Not too long ago, the Eagles and Phillies shared Veterans Stadium. Now, they've joined together again in the fight against breast cancer.

At a press conference yesterday morning at Thomas Jefferson University Hospital, the Eagles announced their partnership with the Phillies as part of a unique effort to raise money and awareness for the Jefferson Breast Care Center.

"Working with the Philadelphia Phillies was natural," said Eagles president Joe Banner, who attended along with Phillies president David Montgomery and other members of each organization. "Both teams share a strong commitment to the community. We wanted to do something unique for our partner, Jefferson, the city of Philadelphia, and our fans, and with the help of our neighbors I think we've achieved that."

The two teams have released limited-edition, co-licensed T-shirts, featuring both Phillies and Eagles logos, to be sold only in October, which is Breast Cancer Awareness Month.

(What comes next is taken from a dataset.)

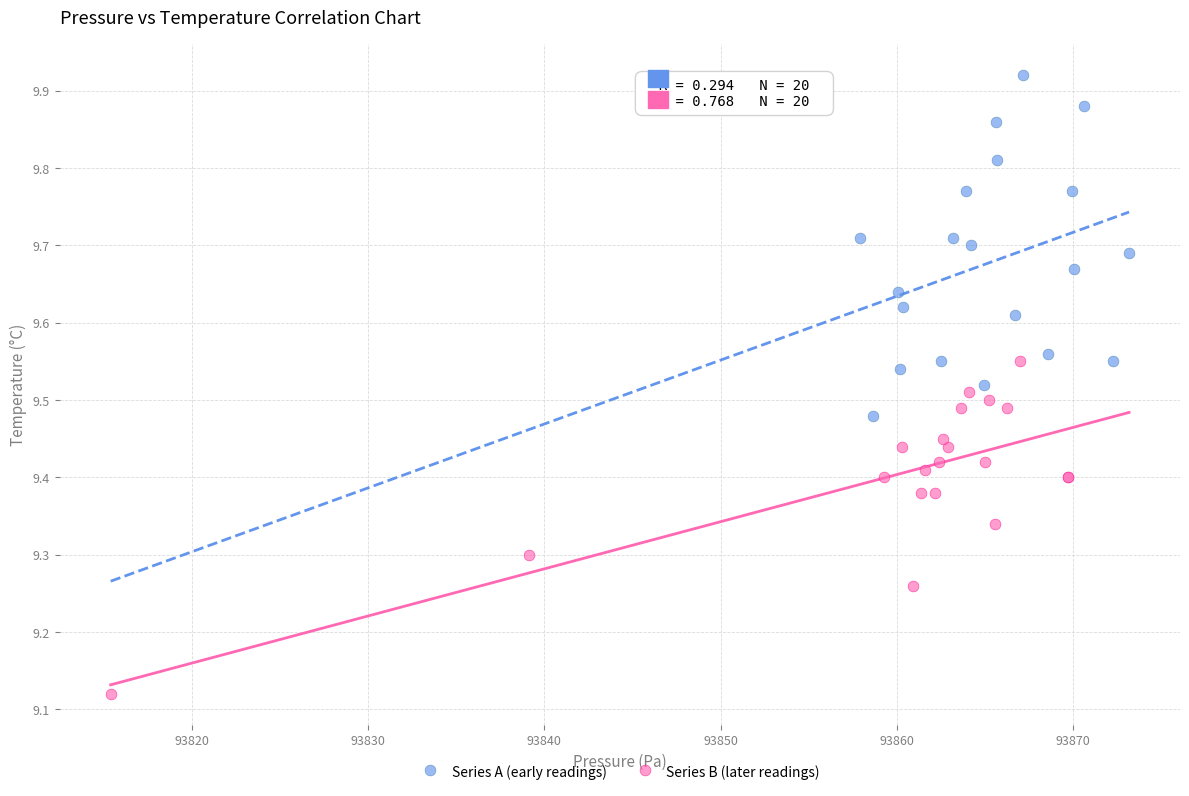

Which series contains the lowest Y value?

Series B (later readings)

The shirts are $20 and can be purchased online (at and or at Citizens Bank Park and Lincoln Financial Field. All of the proceeds will be used to help enhance the Jefferson Breast Care Center.

"Through this new partnership with the Eagles, we have the opportunity to take our support of breast-cancer awareness and fundraising beyond Mother's Day and into the month of October," Montgomery said. "It is our hope that through this collective effort, sports fans will join together, like our teams have, to help make a difference in the fight against breast cancer."

The Eagles already have raised more than $1 million during the past six seasons as part of their Tackling Breast Cancer Campaign. And when Banner approached Montgomery about a potential partnership a month ago, he was more than happy to oblige.

"It's a great day for us," said Tom Lewis, the president of Jefferson Hospitals. "Usually we work with the Eagles on tackling breast cancer [in October]. So when they came to us and said we're working on something with the Phillies, who are our other partners, we were thrilled."